Maintaining Unity In the Family of God
Today, we face a real challenge in the general Christian community. While many of us seem to understand there are limits to biblical unity, we’re not always sure where the dividing lines should be drawn. Paul told the Romans, “Watch out for those who cause divisions and create obstacles contrary to the doctrine that you have been taught; avoid them” (Ro 16:17). On the other hand, Jesus tells us not to separate the weeds from the wheat because we might “root up the wheat along with them” (Mt 13:29).
Where do we draw the line? If you’re looking for a black-and-white answer, I’m afraid there isn’t one.
I grew up being told my denomination was the one and only true church of Jesus Christ. It makes things simple to believe every Christian under a certain denominational label is a true Christian. Elders in the church would often use this passage in Ephesians 4 as their proof text. “Paul says it right here,” they’d say. “There is only one body, one faith, one baptism, and so on.” The problem is, they miss the point. Paul is not describing an organized unity; he’s talking about a spiritual unity between all born-again believers.
Again, our unity is a “unity of the Spirit” (Eph 4:3). It is a spiritual unity. When we attempt to “maintain” this unity as Paul tells us to do, we are striving to foster a relationship between us and—who?—other redeemed, born-again people.
The problem we run into is that not every believer is equally faithful or theologically-grounded. Apollos, for example, was “competent in the Scriptures” and “fervent in spirit,” but he was also greatly lacking in his understanding of the gospel (Ac 18:25). The Galatian churches were woefully deceived by false teachers, but Paul calls them “brothers” in Christ (Gal 6:18). The Corinthian church was plagued by serious sin issues, but Paul refers to them as “the church of God … sanctified in Christ Jesus, called to be saints” (1Co 1:2).
Sometimes we have to look deeper than the theological confusion that fills contemporary Christian churches. That’s not to say we can enjoy close fellowship with every child of God. Time and time again, the Bible warns us to avoid the influence of sin and false doctrine. We have an obligation, however, to love and nurture fellow Christians. We are to teach and disciple the family of God with meekness and patience, being careful not to destroy good wheat in our attempts to overthrow heresy.
The best advice I can give is be careful. Move slowly and gently. Don’t minimize the truth to spare someone’s feelings, but approach them with clarity of your mission. Our aim is to preserve the unity of God’s family. We are here to build up one another. Recognize that someone who is deceived by some false teaching may very well be an immature babe in Christ. I should also point out that not every doctrine should be cause for any amount of contention. See Romans 14.

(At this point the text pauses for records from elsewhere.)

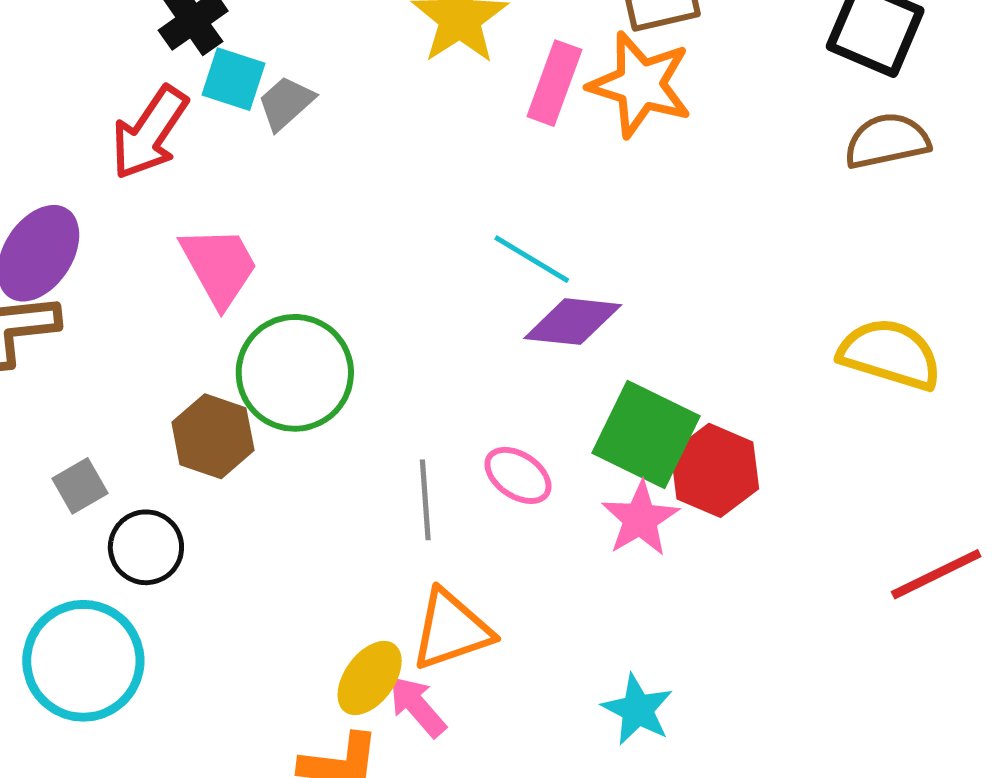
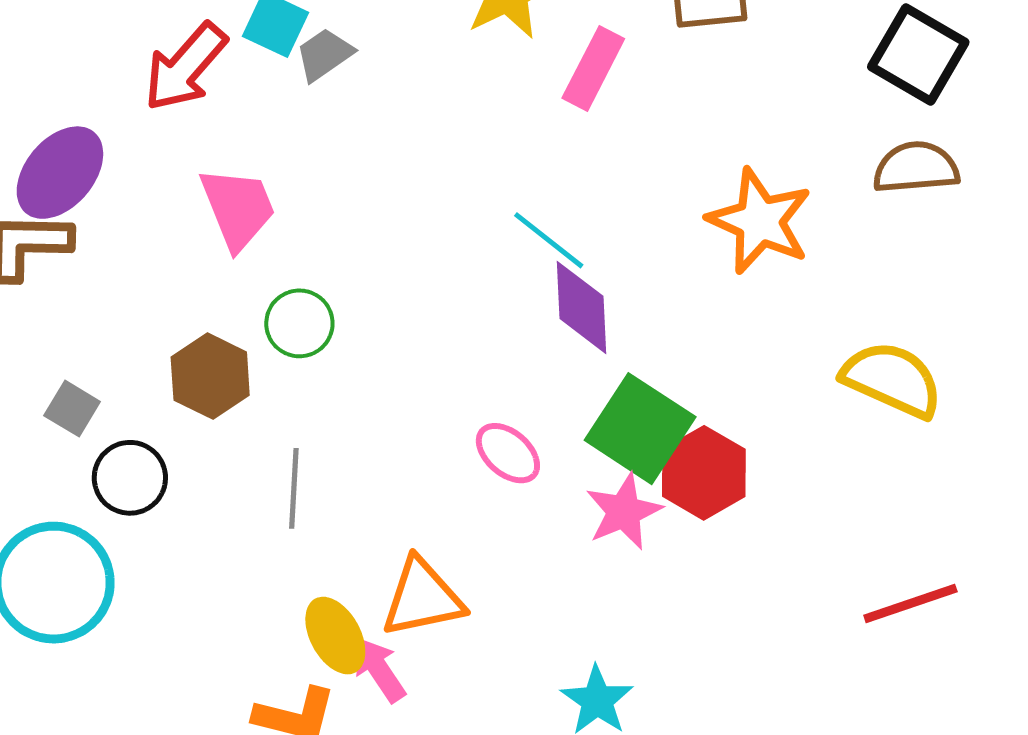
orange star: (640, 85) -> (760, 221), moved
purple diamond: (573, 322) -> (581, 307), turned 74
green circle: (295, 373) -> (299, 323), size x0.6
gray square: (80, 486) -> (72, 409), turned -36
gray line: (425, 500) -> (294, 488), moved
yellow ellipse: (370, 678) -> (335, 636), turned -72

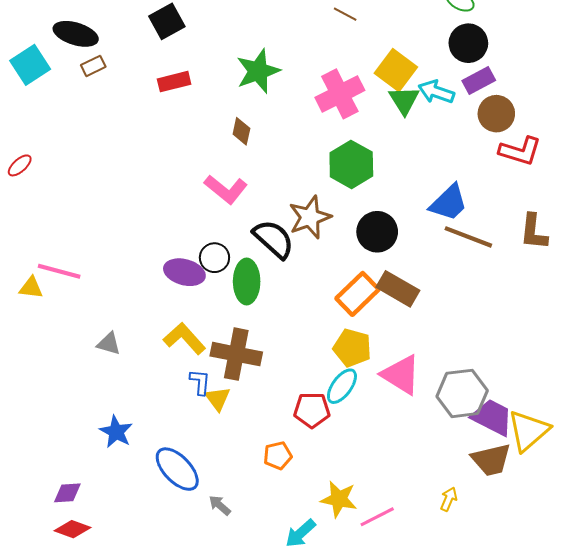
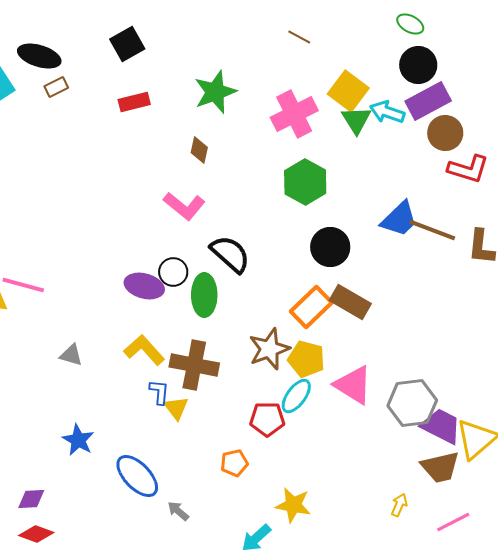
purple rectangle: (479, 80) -> (428, 101), size x1.4
brown star: (310, 217) -> (269, 349), moved
brown line: (468, 237) -> (432, 230), moved
pink line: (377, 517) -> (453, 522), moved

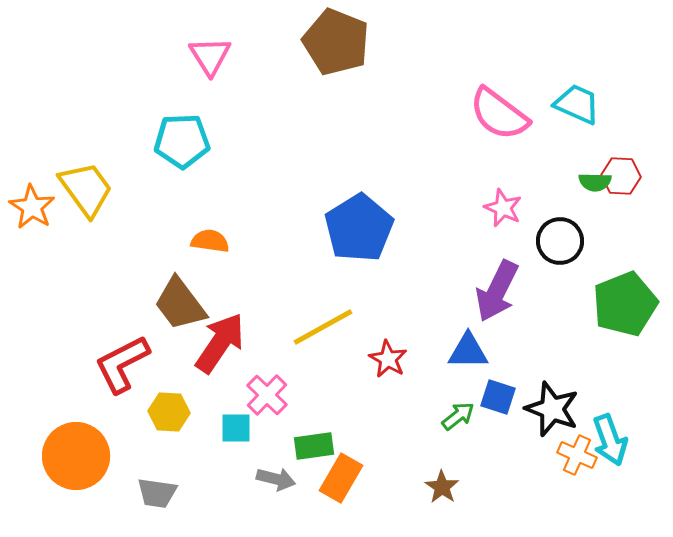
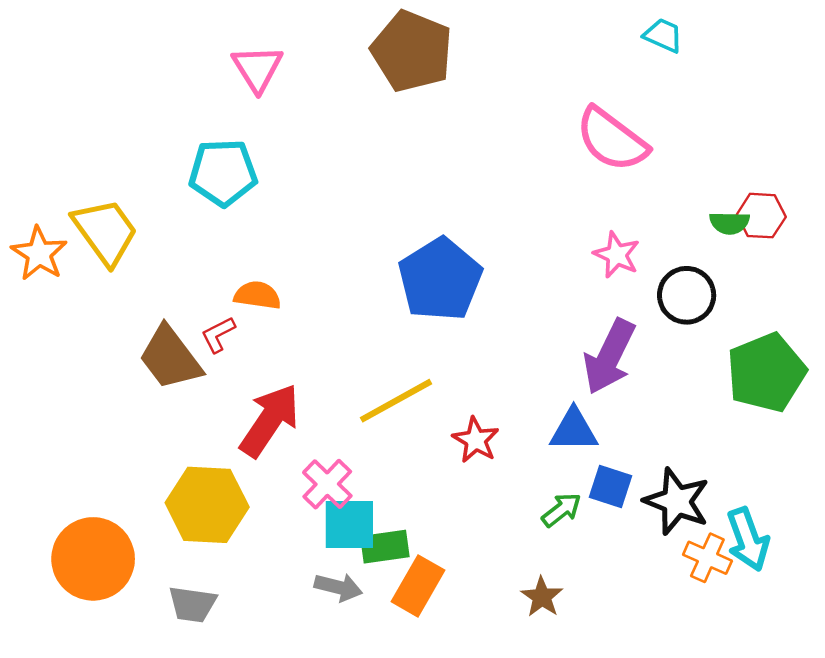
cyan trapezoid: (577, 104) -> (663, 35), moved, size x0.7
brown trapezoid: (180, 304) -> (170, 358), moved
red L-shape: (122, 364) -> (218, 335), moved, size x0.5
yellow hexagon: (169, 412) -> (207, 505), size x1.6
cyan square: (236, 428) -> (349, 525), moved, size x1.4

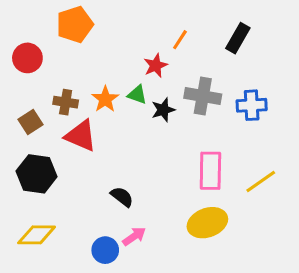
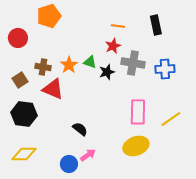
black rectangle: (238, 38) -> (156, 25), turned -42
orange line: (180, 40) -> (118, 26), turned 64
red star: (156, 66) -> (113, 46), moved

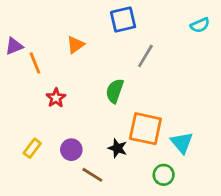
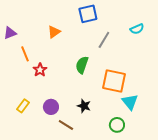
cyan semicircle: (200, 25) -> (137, 29), moved
orange line: (35, 63) -> (25, 54), moved
orange square: (145, 129) -> (114, 81), moved

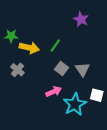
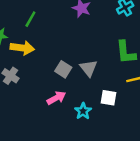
green line: (55, 46) -> (30, 19), moved
cyan star: (75, 104) -> (83, 111), size x0.6

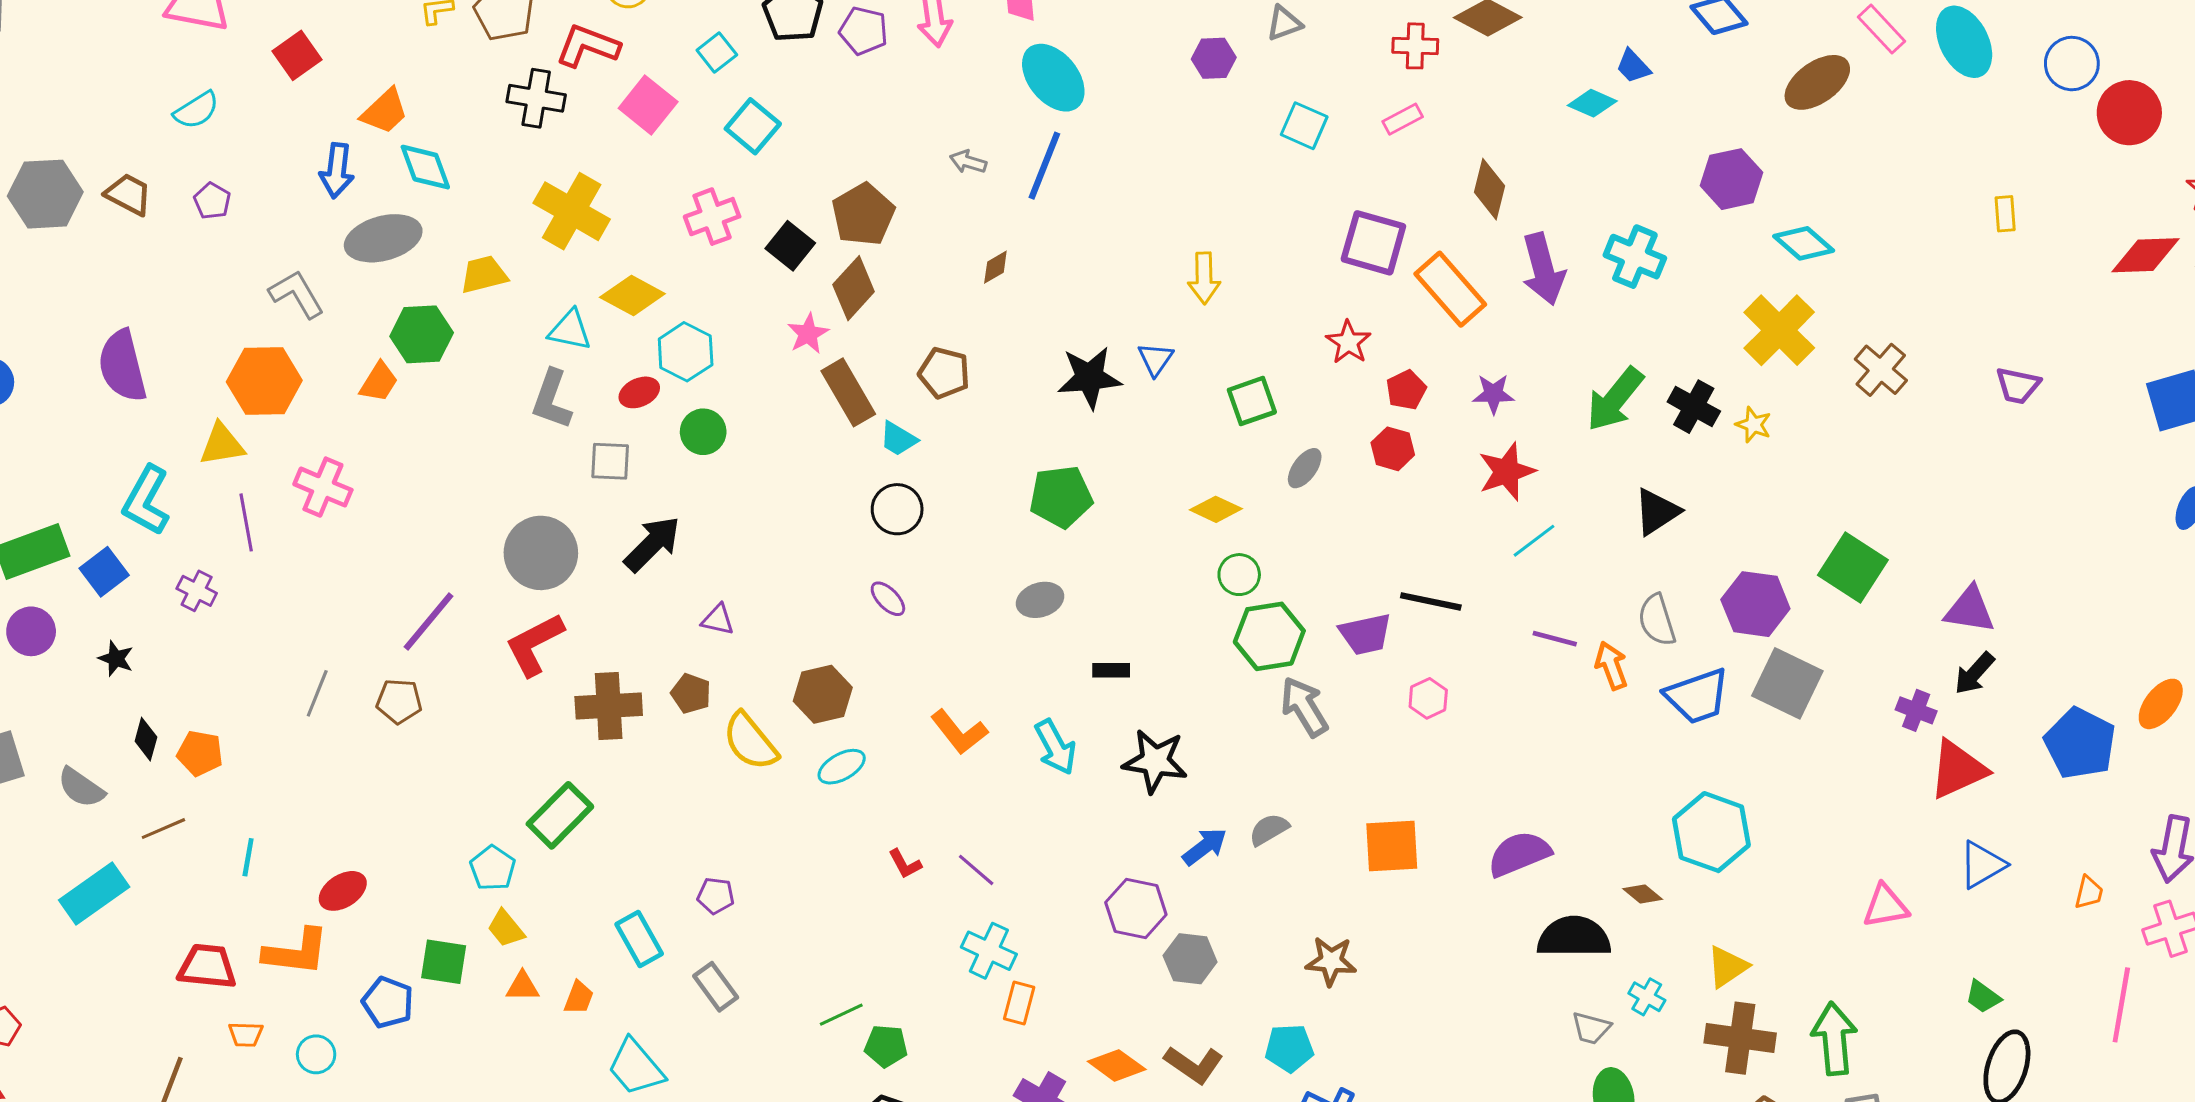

As we continue our study of Ephesians 4, it will become clearer just what we are called to do regarding God’s family. In the meantime, let unity and peace be our guiding principles. If it’s possible someone you’ve met is a budding stalk of wheat, then water them; don’t pluck them out of the ground. For the sake of God the Father, Christ the Son, and the Holy Spirit, see whether there is a spiritual bond between you that can be nurtured into a more substantial relationship.